> [Kurzaufgabe a] Welcher Anteil der Rückkehrer/innen ist laut der im Ausgangstext genannten Studie mindestens ein halbes Jahr arbeitslos?

##### Ausgangstext

Entwicklungsarbeit: Kulturschock nach der Rückkehr
Zurück in der alten Welt: Für viele Entwicklungshelfer ist die Rückkehr in den deutschen Arbeitsmarkt nicht einfach. Aber es gibt auch viele Erfolgsbeispiele. Foto: © yavuzsariyildiz / Fotolia.de

Entwicklungsarbeit: Kulturschock nach der Rückkehr

Tausende Entwicklungshelferinnen und Entwicklungshelfer sind derzeit im Auslandseinsatz. Aber was kommt danach? Einer Studie zufolge sind ein Drittel der Rückkehrer/innen mindestens ein halbes Jahr arbeitslos.

Text: Roy Fabian 

Bewässerungssysteme für vom Klimawandel bedrohte Felder in Äthiopien, die Aufforstung von Mangrovenwäldern in Vietnam oder Solarenergie für Neu-Delhis U-Bahn: Die Entwicklungszusammenarbeit (EZ) bietet für grüne Fachkräfte zahlreiche spannende Aufgaben. Sogar mehr als in früheren Jahren: 2014 betrugen die bereitgestellten öffentlichen Mittel in den Förderbereichen Land- und Forstwirtschaft, Ernährungssicherung, Wasser- und Abfallmanagement sowie Energieerzeugung knapp drei Milliarden Euro – gegenüber 2012 ein Plus von fast 50 Prozent.

Allerdings sind die Herausforderungen in der EZ nicht zu unterschätzen, wie Wolfgang Broszat weiß – und meint nicht nur den Dienst im Ausland. „Als Entwicklungshelfer in seinen ersten Einsatz rauszugehen ist schwierig“, sagt der Agrar-Ingenieur, selbst mehr als vier Jahre in Projekten in Lateinamerika unterwegs. „Zurückzukommen ist aber noch viel schwieriger.“

Broszat verweist damit auf ein Problem, das so alt ist wie die EZ selbst: Wie können sich entsandte Fachkräfte nach Ende ihres Einsatzes wieder in den deutschen Arbeitsmarkt integrieren? 

"Die Vorstellung war, dass man nach seinem Engagement wieder nahtlos in seinen früheren Job geht"

##########

> [Kurzaufgabe b] Tauschen Sie in den Datensätzen vom Anfang bis einschließlich der Zeile mit "genus: Platanthera" das Wort "phylum" gegen "Stamm" aus. Geben Sie nur diese Zeilen wieder und lassen Sie alles Übrige unverändert.

##### Übungsdaten

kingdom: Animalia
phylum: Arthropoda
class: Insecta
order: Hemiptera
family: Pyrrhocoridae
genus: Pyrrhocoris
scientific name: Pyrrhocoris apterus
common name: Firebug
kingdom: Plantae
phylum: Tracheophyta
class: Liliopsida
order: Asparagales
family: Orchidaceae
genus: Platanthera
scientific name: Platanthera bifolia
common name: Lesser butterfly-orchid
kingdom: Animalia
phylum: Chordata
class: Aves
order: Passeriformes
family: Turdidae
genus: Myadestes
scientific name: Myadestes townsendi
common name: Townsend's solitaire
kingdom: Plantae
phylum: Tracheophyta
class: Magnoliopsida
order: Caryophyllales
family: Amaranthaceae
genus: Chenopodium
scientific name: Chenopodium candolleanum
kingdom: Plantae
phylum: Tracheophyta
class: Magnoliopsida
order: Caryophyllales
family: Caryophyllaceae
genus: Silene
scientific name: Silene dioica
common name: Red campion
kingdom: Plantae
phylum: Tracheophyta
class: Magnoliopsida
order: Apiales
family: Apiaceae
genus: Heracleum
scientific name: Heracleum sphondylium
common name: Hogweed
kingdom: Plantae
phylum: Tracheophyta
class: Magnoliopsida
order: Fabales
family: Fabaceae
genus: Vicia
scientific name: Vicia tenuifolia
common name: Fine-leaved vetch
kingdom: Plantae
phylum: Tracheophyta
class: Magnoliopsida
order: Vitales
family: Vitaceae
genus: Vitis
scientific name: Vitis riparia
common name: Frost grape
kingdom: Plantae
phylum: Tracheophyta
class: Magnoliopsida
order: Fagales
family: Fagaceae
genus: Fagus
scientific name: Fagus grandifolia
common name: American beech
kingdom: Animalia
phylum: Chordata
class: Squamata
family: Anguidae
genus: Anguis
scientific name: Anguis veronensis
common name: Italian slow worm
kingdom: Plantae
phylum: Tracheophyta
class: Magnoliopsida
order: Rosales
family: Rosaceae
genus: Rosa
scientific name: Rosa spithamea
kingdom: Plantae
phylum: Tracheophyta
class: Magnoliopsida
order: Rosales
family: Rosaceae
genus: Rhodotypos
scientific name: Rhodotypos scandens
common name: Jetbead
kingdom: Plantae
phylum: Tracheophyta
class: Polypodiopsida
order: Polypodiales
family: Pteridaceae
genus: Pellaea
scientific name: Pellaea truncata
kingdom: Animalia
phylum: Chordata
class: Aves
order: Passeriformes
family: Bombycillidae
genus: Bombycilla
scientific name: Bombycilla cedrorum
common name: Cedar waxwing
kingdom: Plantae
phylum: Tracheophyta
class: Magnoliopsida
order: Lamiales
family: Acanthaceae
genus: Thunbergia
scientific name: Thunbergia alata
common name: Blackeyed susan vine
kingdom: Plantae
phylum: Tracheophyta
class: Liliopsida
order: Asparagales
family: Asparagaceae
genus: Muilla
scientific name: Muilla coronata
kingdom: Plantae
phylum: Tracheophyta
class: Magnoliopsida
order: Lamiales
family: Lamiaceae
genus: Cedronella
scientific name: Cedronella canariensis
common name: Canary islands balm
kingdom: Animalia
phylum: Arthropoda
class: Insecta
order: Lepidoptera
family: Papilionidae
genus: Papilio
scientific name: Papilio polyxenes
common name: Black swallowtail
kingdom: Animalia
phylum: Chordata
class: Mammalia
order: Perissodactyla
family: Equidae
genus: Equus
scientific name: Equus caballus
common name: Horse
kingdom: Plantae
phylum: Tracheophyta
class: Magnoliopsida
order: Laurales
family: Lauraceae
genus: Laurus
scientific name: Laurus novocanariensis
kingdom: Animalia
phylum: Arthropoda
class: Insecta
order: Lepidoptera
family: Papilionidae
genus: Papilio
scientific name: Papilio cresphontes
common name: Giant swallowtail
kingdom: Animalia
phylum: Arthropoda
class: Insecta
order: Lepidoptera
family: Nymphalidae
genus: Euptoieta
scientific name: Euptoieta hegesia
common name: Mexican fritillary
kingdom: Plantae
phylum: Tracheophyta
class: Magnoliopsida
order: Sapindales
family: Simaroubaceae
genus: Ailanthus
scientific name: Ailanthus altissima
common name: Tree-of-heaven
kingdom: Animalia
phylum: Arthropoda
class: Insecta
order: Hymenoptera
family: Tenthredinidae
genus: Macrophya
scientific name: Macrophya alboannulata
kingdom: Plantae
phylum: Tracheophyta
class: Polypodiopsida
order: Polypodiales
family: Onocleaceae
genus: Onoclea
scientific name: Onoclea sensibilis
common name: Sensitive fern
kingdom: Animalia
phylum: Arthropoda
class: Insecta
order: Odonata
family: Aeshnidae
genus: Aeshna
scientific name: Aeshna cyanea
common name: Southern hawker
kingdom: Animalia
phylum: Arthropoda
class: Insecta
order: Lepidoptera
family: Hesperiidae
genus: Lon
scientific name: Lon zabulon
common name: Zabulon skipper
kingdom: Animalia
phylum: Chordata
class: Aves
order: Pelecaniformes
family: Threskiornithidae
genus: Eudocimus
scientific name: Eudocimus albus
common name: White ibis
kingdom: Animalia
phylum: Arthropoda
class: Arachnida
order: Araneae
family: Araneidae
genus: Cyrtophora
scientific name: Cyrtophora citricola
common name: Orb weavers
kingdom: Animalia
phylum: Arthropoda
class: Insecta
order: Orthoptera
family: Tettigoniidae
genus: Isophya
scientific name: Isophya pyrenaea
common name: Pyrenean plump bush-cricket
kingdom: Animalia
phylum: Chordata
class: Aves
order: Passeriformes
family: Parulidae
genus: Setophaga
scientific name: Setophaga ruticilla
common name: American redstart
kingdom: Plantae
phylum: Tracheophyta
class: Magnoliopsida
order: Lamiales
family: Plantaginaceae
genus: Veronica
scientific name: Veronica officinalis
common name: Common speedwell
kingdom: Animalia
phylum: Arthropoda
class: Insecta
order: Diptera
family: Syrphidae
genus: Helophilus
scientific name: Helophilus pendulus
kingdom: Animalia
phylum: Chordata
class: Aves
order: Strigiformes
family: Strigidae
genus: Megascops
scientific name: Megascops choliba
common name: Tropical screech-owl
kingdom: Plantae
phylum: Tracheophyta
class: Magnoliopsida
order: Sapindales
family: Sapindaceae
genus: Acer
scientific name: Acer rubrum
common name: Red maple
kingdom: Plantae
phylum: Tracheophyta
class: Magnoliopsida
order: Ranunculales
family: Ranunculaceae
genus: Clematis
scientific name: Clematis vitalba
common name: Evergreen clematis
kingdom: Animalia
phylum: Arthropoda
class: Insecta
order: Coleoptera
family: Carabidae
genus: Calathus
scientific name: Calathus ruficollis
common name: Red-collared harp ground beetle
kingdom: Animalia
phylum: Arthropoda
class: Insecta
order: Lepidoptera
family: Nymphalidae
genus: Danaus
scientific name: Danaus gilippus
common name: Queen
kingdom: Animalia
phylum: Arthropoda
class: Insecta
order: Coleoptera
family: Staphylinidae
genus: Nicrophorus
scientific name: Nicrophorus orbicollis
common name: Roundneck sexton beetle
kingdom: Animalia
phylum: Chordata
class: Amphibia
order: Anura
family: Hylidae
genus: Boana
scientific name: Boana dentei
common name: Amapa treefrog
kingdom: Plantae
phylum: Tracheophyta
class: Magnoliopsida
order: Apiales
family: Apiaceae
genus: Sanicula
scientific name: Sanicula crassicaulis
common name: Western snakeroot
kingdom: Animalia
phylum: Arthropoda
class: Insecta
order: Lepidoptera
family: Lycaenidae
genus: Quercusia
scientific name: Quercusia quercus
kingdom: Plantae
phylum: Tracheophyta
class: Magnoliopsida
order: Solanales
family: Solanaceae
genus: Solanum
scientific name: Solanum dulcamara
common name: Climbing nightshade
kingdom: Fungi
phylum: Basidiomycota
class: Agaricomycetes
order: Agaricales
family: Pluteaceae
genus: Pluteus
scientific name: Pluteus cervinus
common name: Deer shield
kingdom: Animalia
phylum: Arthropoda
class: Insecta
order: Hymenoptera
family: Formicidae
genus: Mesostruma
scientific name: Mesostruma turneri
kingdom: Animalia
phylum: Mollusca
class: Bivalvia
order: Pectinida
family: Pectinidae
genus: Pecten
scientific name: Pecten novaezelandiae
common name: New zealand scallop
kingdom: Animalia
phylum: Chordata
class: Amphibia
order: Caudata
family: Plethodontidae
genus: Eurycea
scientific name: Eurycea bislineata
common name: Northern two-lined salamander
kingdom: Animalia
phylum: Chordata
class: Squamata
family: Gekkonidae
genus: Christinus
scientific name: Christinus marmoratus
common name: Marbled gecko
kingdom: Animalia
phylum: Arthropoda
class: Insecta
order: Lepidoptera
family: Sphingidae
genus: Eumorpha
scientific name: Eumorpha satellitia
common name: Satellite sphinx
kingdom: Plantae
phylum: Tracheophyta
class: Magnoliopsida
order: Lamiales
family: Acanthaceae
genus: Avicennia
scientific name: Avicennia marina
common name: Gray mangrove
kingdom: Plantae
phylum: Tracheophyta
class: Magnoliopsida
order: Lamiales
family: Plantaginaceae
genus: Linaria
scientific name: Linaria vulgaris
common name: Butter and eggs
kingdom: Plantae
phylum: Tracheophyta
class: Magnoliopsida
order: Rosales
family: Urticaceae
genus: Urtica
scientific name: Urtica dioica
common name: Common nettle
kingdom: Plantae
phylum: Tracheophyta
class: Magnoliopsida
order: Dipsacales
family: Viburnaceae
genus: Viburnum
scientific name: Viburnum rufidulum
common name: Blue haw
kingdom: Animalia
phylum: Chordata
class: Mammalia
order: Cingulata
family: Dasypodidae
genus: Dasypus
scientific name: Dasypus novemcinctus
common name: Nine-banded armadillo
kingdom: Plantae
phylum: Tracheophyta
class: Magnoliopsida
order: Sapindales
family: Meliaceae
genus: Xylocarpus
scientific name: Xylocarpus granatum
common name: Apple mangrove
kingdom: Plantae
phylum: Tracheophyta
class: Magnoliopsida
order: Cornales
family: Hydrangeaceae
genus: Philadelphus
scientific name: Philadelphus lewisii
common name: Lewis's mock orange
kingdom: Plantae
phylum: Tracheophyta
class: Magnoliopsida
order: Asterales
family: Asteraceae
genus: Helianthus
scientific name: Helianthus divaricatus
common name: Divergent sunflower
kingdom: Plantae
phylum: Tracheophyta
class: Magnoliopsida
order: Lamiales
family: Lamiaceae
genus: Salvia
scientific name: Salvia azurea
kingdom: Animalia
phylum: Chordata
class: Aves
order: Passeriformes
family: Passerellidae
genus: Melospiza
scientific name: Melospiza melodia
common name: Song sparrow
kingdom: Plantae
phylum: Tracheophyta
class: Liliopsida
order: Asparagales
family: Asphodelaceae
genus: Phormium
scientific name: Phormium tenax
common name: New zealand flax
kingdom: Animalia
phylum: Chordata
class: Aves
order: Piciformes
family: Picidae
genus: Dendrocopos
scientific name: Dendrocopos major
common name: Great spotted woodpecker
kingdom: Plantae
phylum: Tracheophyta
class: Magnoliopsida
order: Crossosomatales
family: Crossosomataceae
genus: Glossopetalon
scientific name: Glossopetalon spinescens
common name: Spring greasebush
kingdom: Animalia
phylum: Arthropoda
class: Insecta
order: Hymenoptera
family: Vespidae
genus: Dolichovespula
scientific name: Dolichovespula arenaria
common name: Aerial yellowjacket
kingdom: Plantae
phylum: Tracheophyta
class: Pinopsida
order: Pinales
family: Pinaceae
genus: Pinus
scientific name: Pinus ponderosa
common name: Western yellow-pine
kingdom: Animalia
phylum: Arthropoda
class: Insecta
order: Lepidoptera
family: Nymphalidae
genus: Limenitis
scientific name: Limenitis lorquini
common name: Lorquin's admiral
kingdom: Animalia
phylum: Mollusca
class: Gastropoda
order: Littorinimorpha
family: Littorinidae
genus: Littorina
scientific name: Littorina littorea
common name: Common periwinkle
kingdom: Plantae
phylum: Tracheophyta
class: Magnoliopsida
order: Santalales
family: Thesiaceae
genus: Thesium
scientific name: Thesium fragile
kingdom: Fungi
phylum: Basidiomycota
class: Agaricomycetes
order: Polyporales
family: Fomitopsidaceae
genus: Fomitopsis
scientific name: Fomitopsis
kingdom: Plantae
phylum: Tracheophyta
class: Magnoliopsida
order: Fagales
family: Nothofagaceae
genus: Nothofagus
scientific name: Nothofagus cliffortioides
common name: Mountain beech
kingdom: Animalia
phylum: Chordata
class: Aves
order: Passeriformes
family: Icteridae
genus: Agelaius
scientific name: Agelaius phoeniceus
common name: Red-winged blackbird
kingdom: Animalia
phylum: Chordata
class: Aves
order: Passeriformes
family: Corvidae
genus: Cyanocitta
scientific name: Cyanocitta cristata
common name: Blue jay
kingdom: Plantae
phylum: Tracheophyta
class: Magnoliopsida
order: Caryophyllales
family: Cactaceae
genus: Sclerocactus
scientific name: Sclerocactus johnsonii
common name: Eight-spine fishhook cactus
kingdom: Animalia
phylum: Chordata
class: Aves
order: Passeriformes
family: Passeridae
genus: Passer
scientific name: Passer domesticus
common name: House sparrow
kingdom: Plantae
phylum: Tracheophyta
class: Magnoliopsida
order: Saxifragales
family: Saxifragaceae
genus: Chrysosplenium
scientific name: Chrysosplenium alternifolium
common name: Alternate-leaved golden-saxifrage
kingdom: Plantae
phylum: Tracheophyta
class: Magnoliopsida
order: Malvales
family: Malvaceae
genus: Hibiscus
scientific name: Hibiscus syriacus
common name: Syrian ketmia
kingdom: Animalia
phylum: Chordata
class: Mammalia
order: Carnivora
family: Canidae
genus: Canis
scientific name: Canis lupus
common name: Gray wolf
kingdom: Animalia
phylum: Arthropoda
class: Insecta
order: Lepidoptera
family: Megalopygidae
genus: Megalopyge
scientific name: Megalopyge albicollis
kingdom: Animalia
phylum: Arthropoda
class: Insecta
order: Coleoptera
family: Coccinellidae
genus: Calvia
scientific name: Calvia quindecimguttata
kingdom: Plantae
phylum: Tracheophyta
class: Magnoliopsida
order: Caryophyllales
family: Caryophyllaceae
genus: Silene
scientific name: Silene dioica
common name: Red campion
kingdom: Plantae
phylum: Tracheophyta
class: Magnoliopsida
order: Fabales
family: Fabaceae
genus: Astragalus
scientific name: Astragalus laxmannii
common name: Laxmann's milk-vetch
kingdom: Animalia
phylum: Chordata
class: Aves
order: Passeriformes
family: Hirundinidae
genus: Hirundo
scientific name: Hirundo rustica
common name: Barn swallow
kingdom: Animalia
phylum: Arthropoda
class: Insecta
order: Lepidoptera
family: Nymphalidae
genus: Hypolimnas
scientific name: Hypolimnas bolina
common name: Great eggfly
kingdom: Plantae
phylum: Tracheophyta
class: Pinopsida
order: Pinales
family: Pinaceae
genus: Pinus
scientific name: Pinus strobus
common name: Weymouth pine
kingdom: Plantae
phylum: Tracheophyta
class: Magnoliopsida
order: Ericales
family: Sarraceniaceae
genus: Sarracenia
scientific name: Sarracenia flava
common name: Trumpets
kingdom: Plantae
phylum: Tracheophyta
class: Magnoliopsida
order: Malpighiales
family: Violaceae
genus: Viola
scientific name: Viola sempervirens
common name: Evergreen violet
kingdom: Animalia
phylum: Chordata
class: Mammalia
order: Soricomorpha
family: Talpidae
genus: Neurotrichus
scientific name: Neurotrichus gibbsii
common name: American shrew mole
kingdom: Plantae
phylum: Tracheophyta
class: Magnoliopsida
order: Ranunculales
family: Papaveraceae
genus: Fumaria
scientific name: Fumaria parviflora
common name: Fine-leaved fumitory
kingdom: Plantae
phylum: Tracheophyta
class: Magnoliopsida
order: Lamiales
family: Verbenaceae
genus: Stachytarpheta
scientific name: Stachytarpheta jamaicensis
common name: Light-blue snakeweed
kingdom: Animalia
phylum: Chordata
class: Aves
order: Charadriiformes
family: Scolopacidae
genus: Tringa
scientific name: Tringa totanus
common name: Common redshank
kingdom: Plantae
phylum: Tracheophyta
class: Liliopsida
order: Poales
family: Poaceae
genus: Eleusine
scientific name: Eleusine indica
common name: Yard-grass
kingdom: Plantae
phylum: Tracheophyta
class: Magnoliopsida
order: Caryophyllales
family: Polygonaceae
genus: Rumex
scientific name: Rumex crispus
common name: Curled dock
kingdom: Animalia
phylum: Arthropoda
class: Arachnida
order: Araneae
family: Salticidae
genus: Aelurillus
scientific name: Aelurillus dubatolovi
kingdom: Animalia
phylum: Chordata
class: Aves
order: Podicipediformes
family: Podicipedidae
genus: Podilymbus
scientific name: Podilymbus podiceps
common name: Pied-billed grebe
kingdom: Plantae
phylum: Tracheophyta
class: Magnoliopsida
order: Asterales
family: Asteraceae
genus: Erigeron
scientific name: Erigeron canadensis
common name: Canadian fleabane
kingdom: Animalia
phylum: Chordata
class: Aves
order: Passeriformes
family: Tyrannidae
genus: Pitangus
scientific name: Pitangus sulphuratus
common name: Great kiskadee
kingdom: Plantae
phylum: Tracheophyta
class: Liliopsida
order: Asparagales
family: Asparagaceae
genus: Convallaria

##########

> [Aufgabenlösung a] Ein Drittel der Rückkehrer/innen.

> [Aufgabenlösung b]
kingdom: Animalia
Stamm: Arthropoda
class: Insecta
order: Hemiptera
family: Pyrrhocoridae
genus: Pyrrhocoris
scientific name: Pyrrhocoris apterus
common name: Firebug
kingdom: Plantae
Stamm: Tracheophyta
class: Liliopsida
order: Asparagales
family: Orchidaceae
genus: Platanthera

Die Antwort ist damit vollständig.